A irregularidade levou a Maravilhas II ao nível de alerta, classificação diferente dos níveis de emergência. Segundo a ANM, nesse caso, o alerta decorre da pendência documental e não significa que tenha sido identificado comprometimento imediato da estabilidade. Na última fiscalização presencial mencionada pela agência, realizada em 13 de julho, não foram constatados problemas que apontassem risco imediato à segurança da estrutura.
Com o embargo, a Vale fica impedida de depositar novos rejeitos na Maravilhas II. A mineradora, porém, poderá executar atividades necessárias à manutenção, à segurança e à regularização da barragem. A empresa informou ainda que a estrutura já se encontrava inoperante por planejamento operacional quando a medida foi determinada.
Para que a restrição seja retirada, a Vale terá de apresentar a documentação atualizada. Depois disso, será necessária uma nova avaliação para verificar a adequação dos estudos e do plano de emergência.
Vale diz que barragem permanece estável
Em nota, a Vale afirmou que o embargo não decorre de alteração nas condições de segurança da Maravilhas II. Segundo a mineradora, a documentação está sendo revisada para incorporar as modificações feitas na estrutura.
A empresa informou ainda que a barragem permanece sem nível de emergência e é monitorada durante 24 horas pelos seus centros de monitoramento geotécnico.
A Maravilhas II havia deixado o nível 1 de emergência em janeiro de 2026, após receber uma Declaração de Condição de Estabilidade (DCE) positiva. Antes disso, a Vale realizou obras de reforço concluídas em outubro de 2025.

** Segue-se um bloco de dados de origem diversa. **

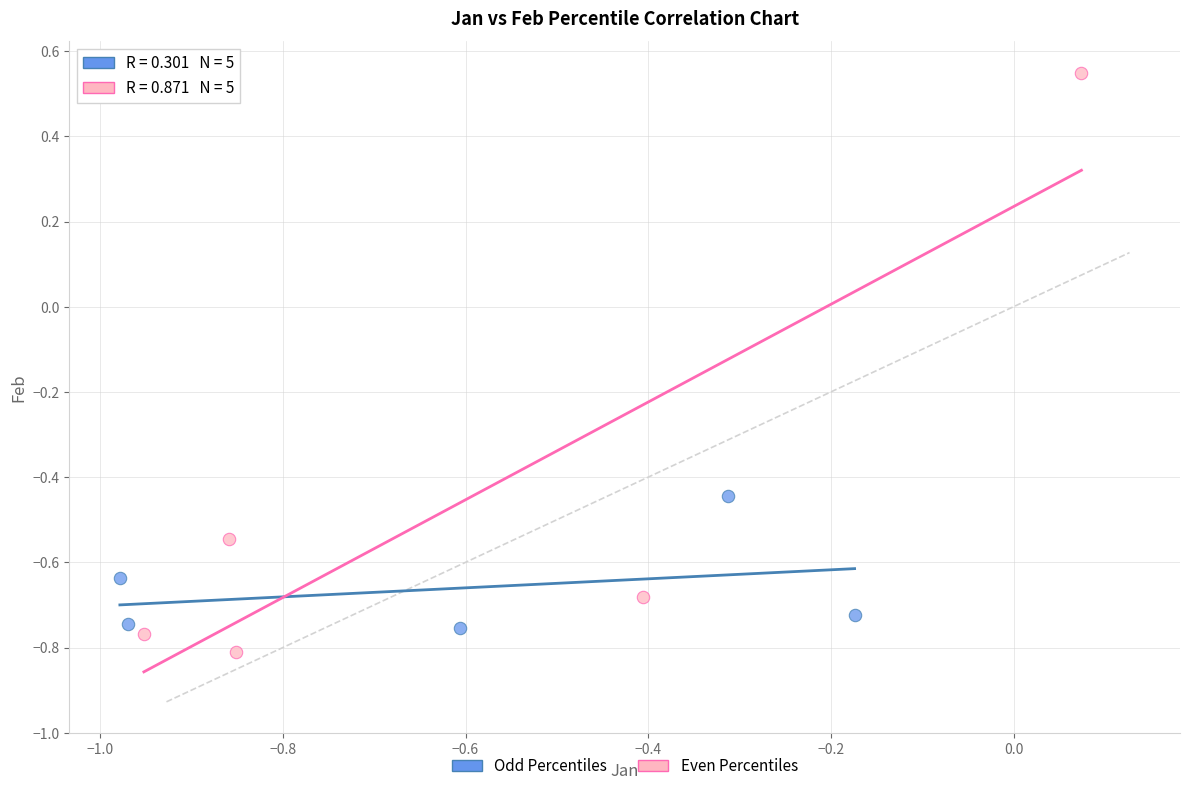

Which series has the widest spread of Y values?

Even Percentiles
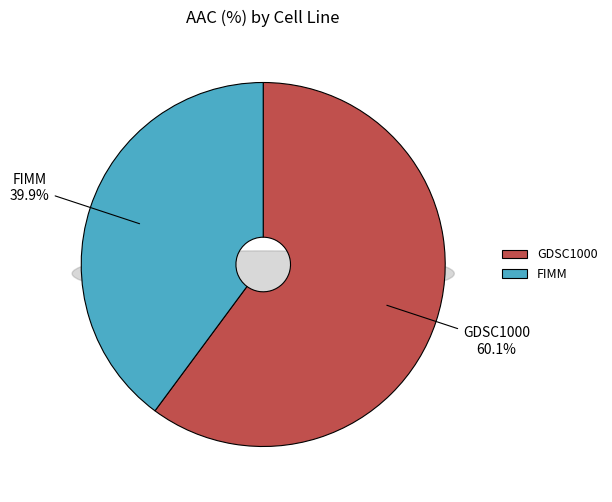

Is it true that FIMM is 40% of the pie?

True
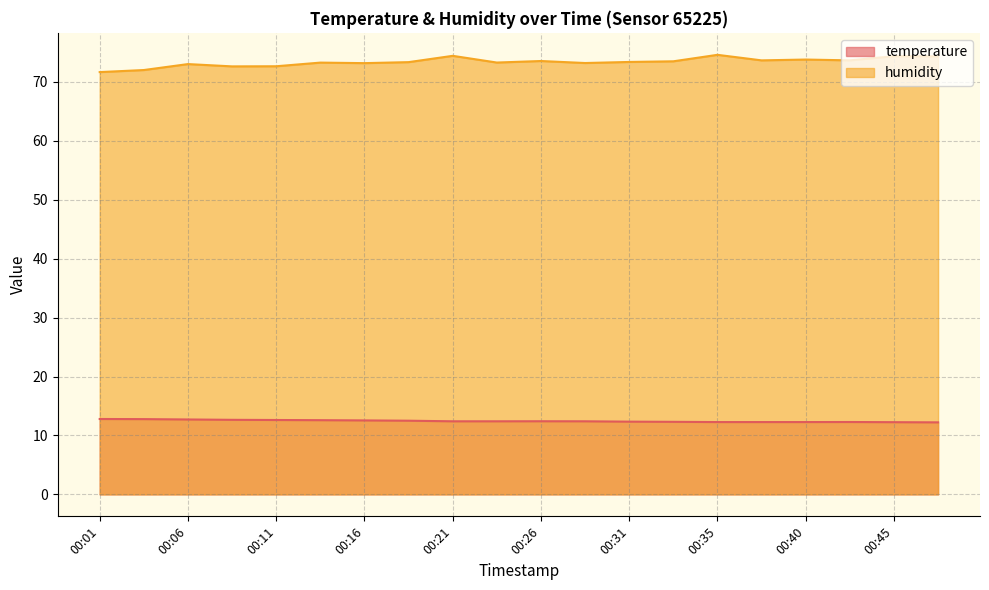

Which series has the largest total across all categories?

humidity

Outra barragem da Vale teve nível reduzido em Ouro Preto

A decisão sobre Maravilhas II ocorre dez dias depois de outra mudança envolvendo uma estrutura da Vale na região. Em 18 de agosto, a barragem Forquilha I, na Mina de Fábrica, em Ouro Preto, teve a classificação reduzida do nível 2 para o nível 1 de emergência.
Segundo a Vale, a mudança ocorreu após investigações geotécnicas, estudos e melhorias na instrumentação que permitiram obter novos fatores de segurança. Forquilha I estava no nível 2 desde 2020 e integra o programa de descaracterização de barragens a montante da mineradora.
As barragens Forquilha II e Forquilha III, também na Mina de Fábrica, permanecem no nível 2. A Forquilha III deixou o nível máximo, o 3, em 2025. Com isso, segundo a empresa, atualmente nenhuma estrutura da Vale permanece classificada no nível 3 de emergência.
A legislação e as regras aplicáveis às barragens de mineração são fiscalizadas pela ANM, que mantém sistemas específicos para acompanhamento das estruturas. A Resolução ANM nº 95/2022 reúne atualmente normas relacionadas à segurança de barragens de mineração.